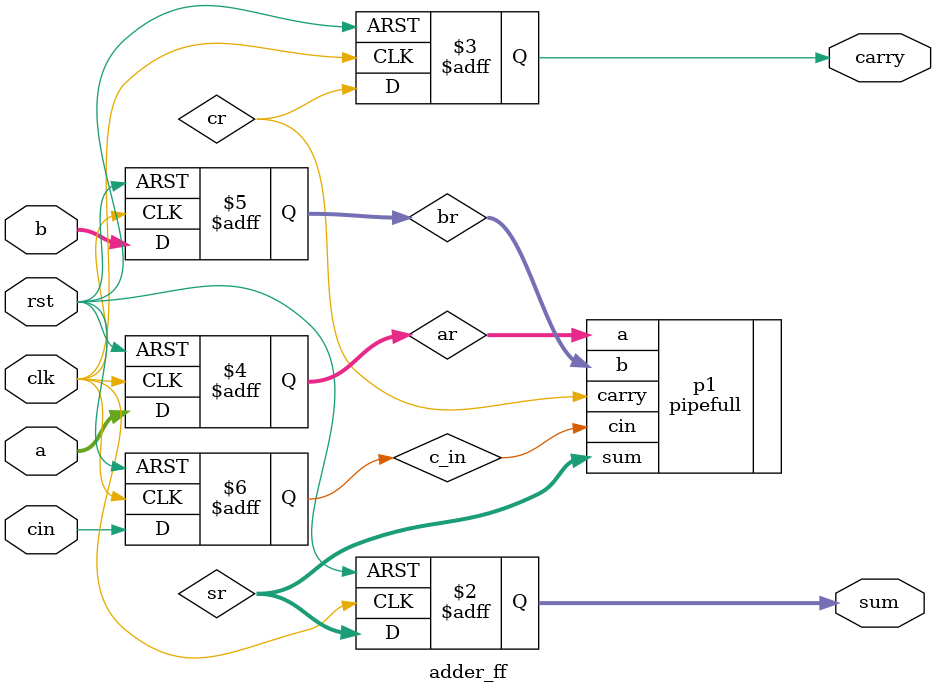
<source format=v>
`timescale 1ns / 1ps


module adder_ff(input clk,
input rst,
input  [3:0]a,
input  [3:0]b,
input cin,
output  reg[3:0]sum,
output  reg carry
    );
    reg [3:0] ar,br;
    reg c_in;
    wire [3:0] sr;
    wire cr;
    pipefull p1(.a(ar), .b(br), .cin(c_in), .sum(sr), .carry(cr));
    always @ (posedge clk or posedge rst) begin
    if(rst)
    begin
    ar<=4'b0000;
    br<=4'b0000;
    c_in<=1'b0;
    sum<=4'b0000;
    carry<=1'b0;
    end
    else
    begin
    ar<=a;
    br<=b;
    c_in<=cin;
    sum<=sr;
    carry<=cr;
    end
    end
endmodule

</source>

**What you need to do:**
Give the count of lines above that include the word "input", stating no other information.

**Response area:**
5